Long before villages, or towns, or cities, the wild forests were home to modest huddles of makeshift huts, to clans of family. Each camp no doubt commanded a vast range, since such forests were miserly in what they yielded. But by the hearth-fires alone, the wild was kept at bay, and in those flames, a war had begun.
It was not difficult to see the path of devastation made by that still ongoing war, and from the perspective of where he now rode, in this silent forest, it was a challenge to find virtue in the many monuments to victory with which his kind now surrounded itself. Keeps of stone and timber laid claim to the simplest needs, of shelter and warmth and security. Villages, towns and indeed cities gave purpose and protection to the gathered denizens, and the pursuit of convenience was a powerful motivator in all things. All of these creations were fashioned from the bones of nature, the slain corpses in this eternal war. In this manner, the victors did enclose themselves in what they had killed, be it tree or wild stone.
Surrounded by death, it was little wonder that they would sense virtually nothing of what lay beyond it. And yet, from nature’s bones the artists among the people would find and make things of great beauty, things that pleased the eye, with poetry of form and the peace of those forms rearranged in seeming balance. More to the point, Kellaras realized, so much of what was deemed pleasing, or satisfying, or indeed edifying, was but a simulacrum, a reinventing of what nature already possessed, far beyond the lifeless walls and tamed fields.
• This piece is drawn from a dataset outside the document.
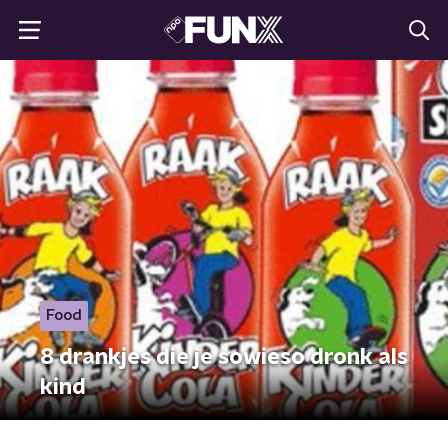
Food
8 drankjes die je sowieso dronk als
kind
Was art, then, nothing more than a stumbling, half-blind journey back into the wilderness, with each path selected in groping isolation, endlessly rediscovering what should have been already known, reinventing what already existed, recreating the beauty of what had already been slain?
It would be a shock indeed, should an artist reach thi
s revelation: comprehending the relationship of their art with murder, with generations of destruction, and with this long, long journey away from those first hearth-fires, in that first forest, when the enemy at hand was first glimpsed, like a spark in the mind, and from it was born the first fear. The first unknown.
If imagination’s birth had come from something as ignoble as fear, then, at last, Kellaras understood this eternal war. By a wilful twist of the mind, he could of course choose to be selective in what he saw, and what he felt, and, from those two forces in combination, in what he believed. A brightly gaze, then, to paint the world with the bliss of optimism, and every wonder crafted by the hand, whether mundane tool or glorious edifice, as symbols of the triumphant spirit. But each such pronouncement, no matter how bold the assertion, or how adamant the claim to virtue, was but a cry in the face of a deeper silence, a silence in which lurked a vague unease, a yearning for something else, something more.
Lift high gods and goddesses, if you will. Dream of exaltation, in what the altar bleeds, in what the fires burn, in what art we raise, in what industry we occupy our lives. Each is lifted into view from an ineffable need, a yearning, a hunger to fill some empty space inside.
Our spirits are not whole. Some crucial piece has been carved from them. If we go back, and back, to a forest such as this one, and make for ourselves an entire world of the same, we come to the silence, and the isolation, and the seed-ground of our every thought, beaten down, unlit and awaiting the season’s turn. We come to our beginning, before the walls, before the keeps and towers, with nothing but living wood encircling our precious glade.
In such a place, the gods and goddesses must step down from the high heavens, and kneel, with us, in humility.
But Kellaras was not so naïve as to imagine such a return. The rush and the conflagration of progress were demonic in their intensity. And we stake our lives in this fight for our place in things we ourselves invented. And in our new world, nature is indeed very far away.